Irrational has become a pejorative term; as such, any matter not amenable to measurement is suspect
Lord Kelvin: Measurement is the basis of all knowledge. #ff
QUOTE: Rational insight is a powerful tool, and one of our worst excesses.
QUOTE: Virtue lies in giving things their proper place. To lack reason is to be inhuman. To rely on it solely is to be disembodied. This disembodied nature is the vice of the modern intellectual.
QUOTE: Without an education of stories, it is not only difficult to build your intuition, it is difficult to learn how to learn, and difficult to reason about virtue.
Modern "story telling" of TV fails to reach us because all it asks is our [[Attention]] but typically does not ask us to THINK. see [[Attention Economy]]
Traditions: "answers to" or I'd say responses to enduring questions, the author says. They are an "embodied" celebration or honoring or enactment of a part of who we are, see ourselves to be, sometime a part that we have inadequate words for. The candles we light, seasonal songs and stories, tales we tell--instill meta-rational values in our families and societies.
The quality of thought and richness of our vocabulary in an age or a society is reduced as we eliminate MYTH from our understanding of reality, of who we are, or our relationships to each other and to nature and the Other.
A belief in science can become less a creed of belief resting upon objective reality than on ORDAINED AUTHORITY and CONSENSUS. Science as a priesthood, it's creeds held with a white-knuckled grip.
There is FAITH in science just as there is FACT in religion. Both have their creeds and dogmas.
The "certainty" of science would hold that the earth (the KOSMOS) holds no secrets not ultimately to be cracked by mathematics, physics and reason.
A society does not become happier (the pursuit of happiness) by becoming more Spockian, by eliminating anything not PROVEN. We become impoverished in language and purpose. We can't grasp our place in the KOSMOS with nothing but equations. Rejecting ritual and liturgy is not to reject the supernatural, but to allow our existence to become UNNATURAL. [[Chesterton]]

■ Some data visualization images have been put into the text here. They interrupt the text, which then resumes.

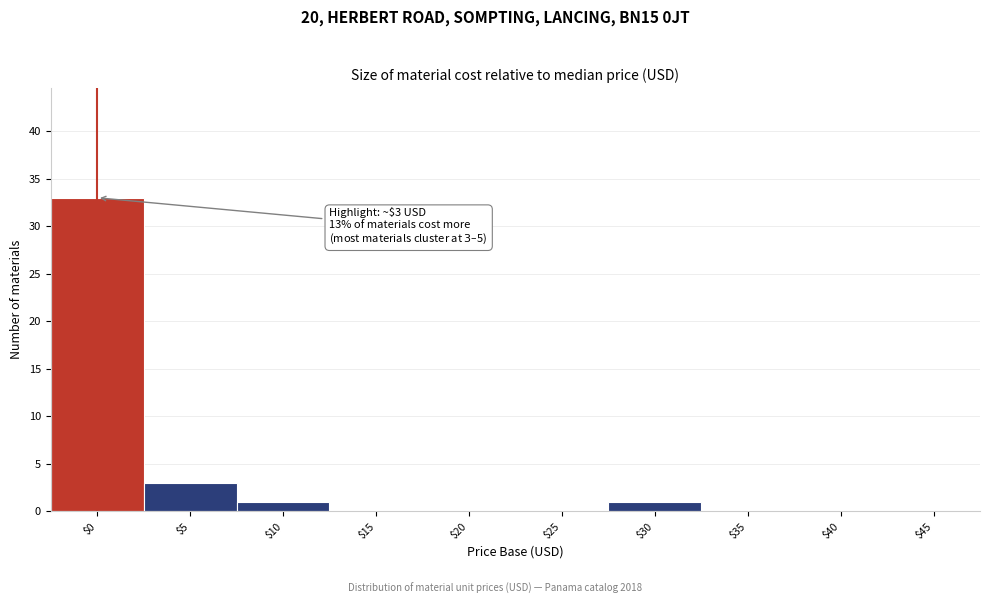

What is the greatest value displayed?

33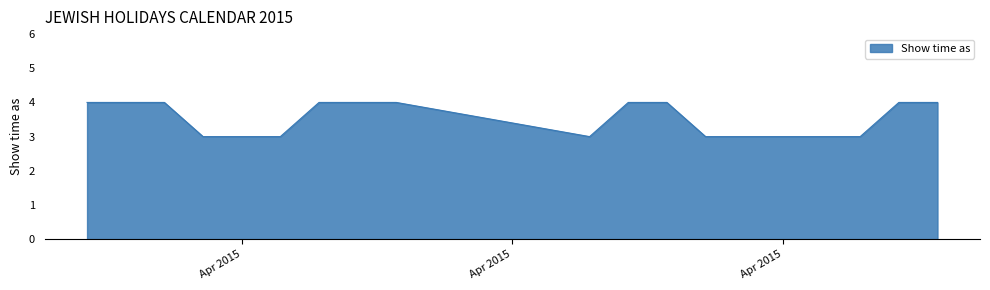

What is the minimum value shown in the chart?

3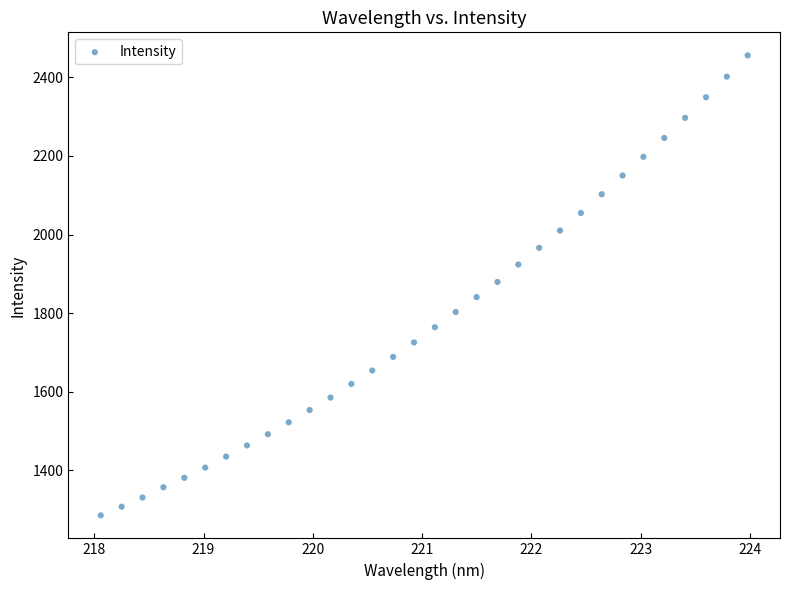

What is the range of X values (max minus min)?

5.9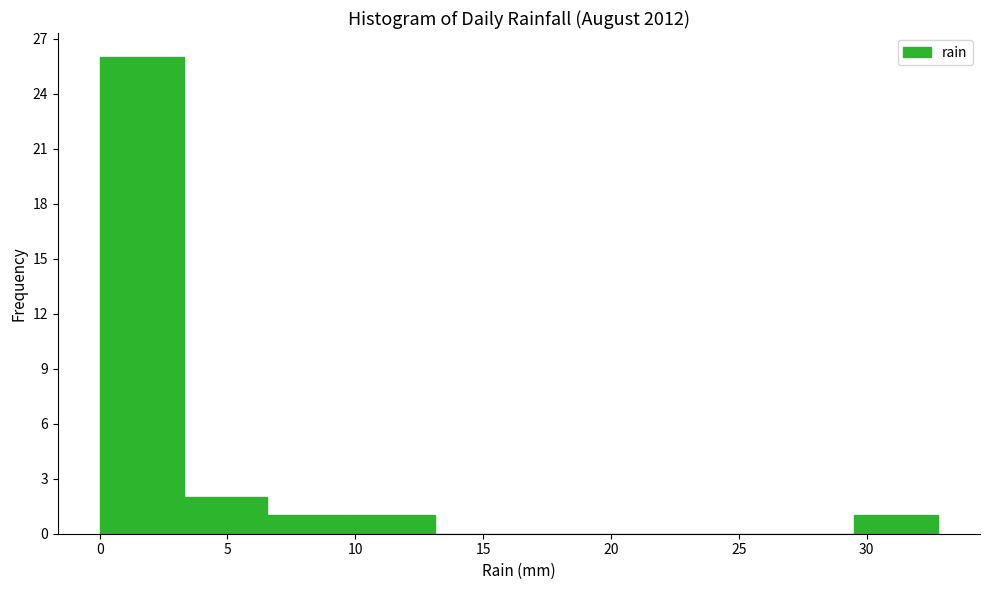

Reading left to right, list every bar in this chart as the range it spans on the x-axis followed by its height. Neither the bar edges nor the heights are printed on the chart, so give them approximately, as read against the axes.

0.0 to 3.5: 26
3.5 to 6.5: 2
6.5 to 10.0: 1
10.0 to 13.0: 1
13.0 to 16.5: 0
16.5 to 19.5: 0
19.5 to 23.0: 0
23.0 to 26.0: 0
26.0 to 29.5: 0
29.5 to 33.0: 1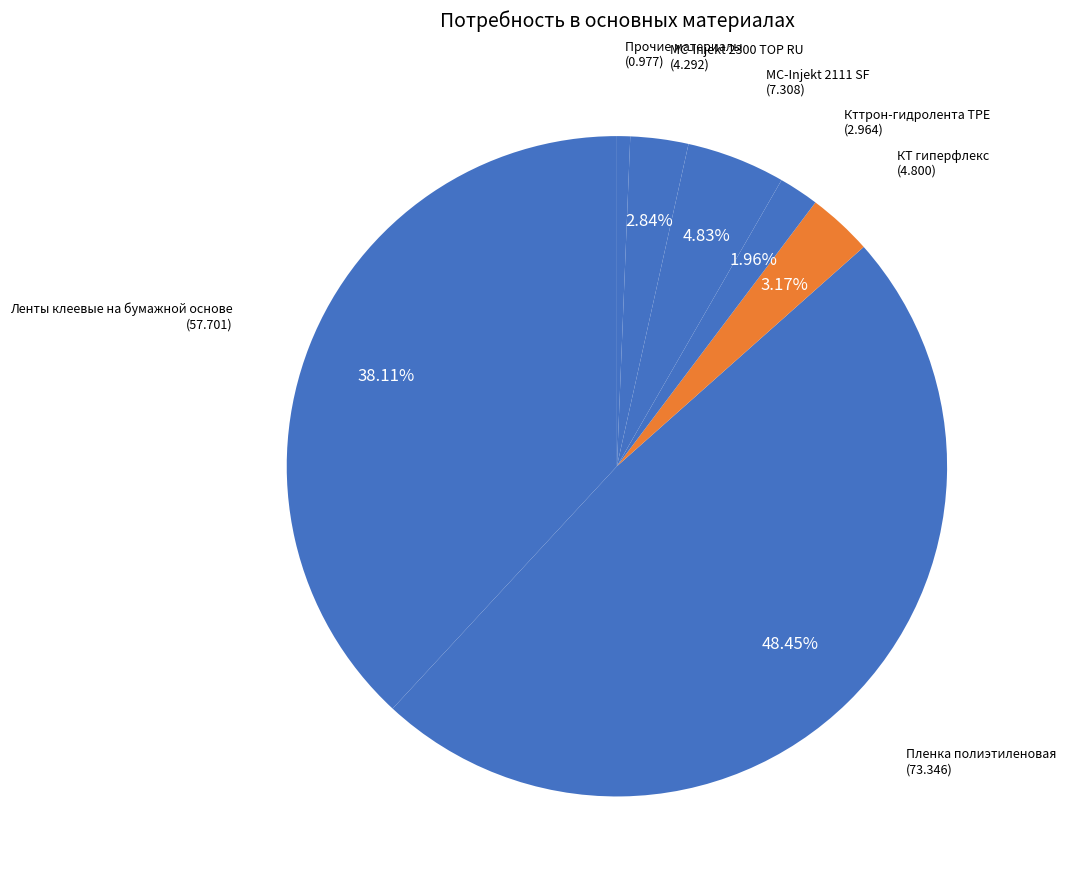

Is there a majority slice in this chart?

No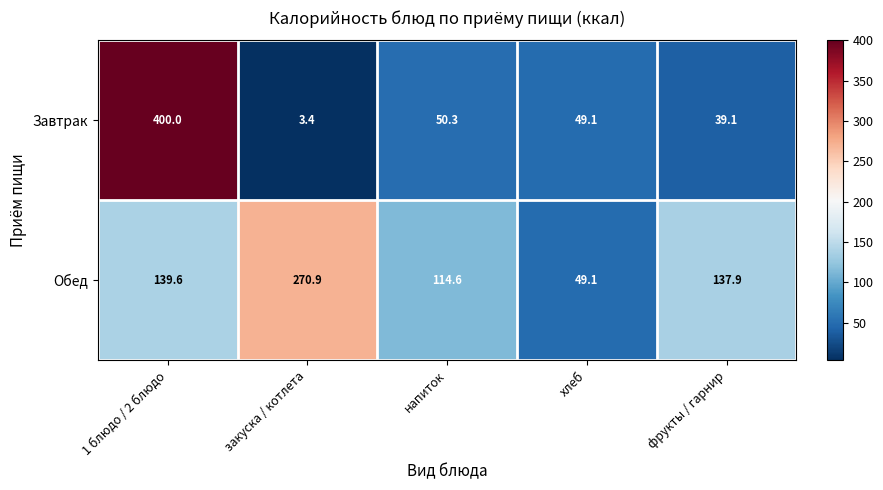

What is the sum of all Обед values?

712.1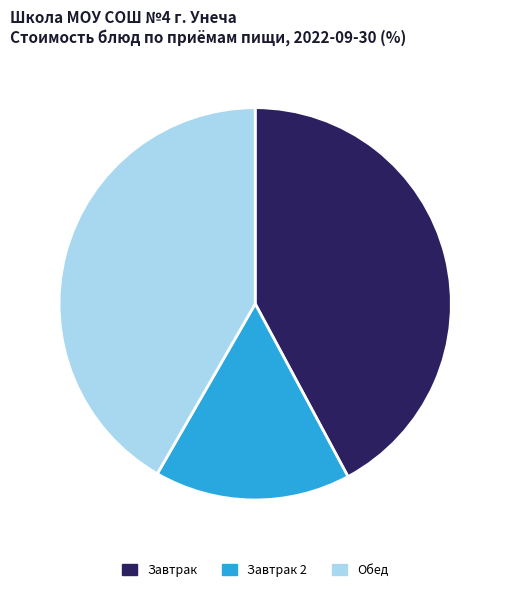

What is the smallest slice in the pie chart?

Завтрак 2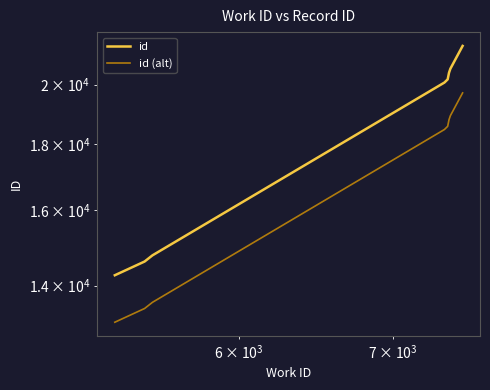

True or false: id (alt) and id intersect in this chart.

False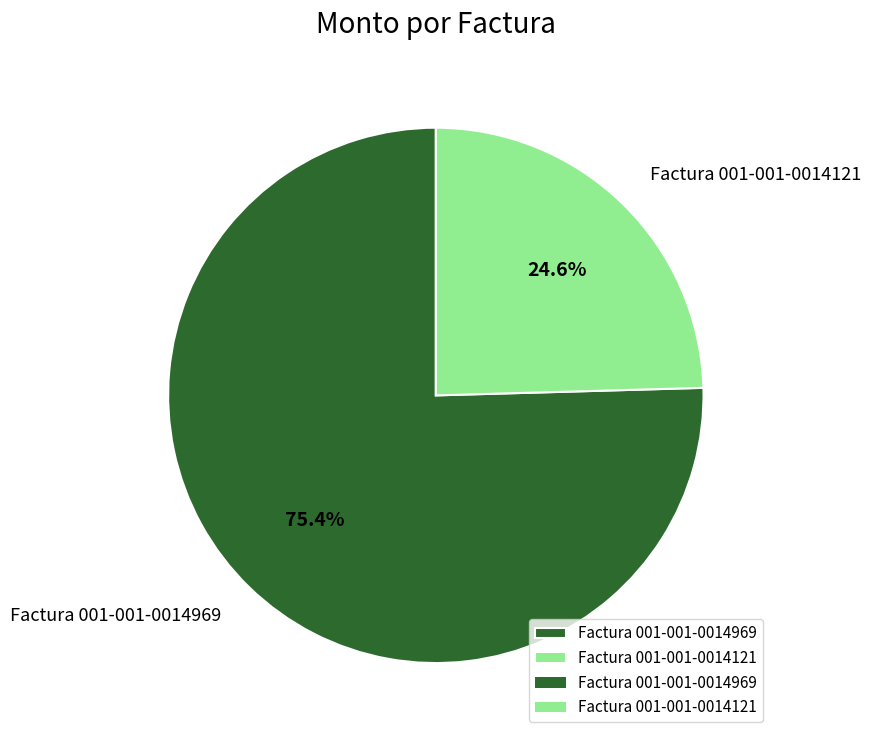

Is there a majority slice in this chart?

Yes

Children live in the body, not the mind. As adults our understandings of the world become DIS-embodied and abstract, often completely free of any ties to the Earth under our feet.
The product of a life enriched by religion is gratitude and wonder and a world view that embraces the ineffable vastness and unknowability of the matrix of time and space we experience as a human life.
“The gods linger to remind us that the genius of the world does not originate within ourselves, but is hidden in every part of the world, if we are willing to let it dawn on us.”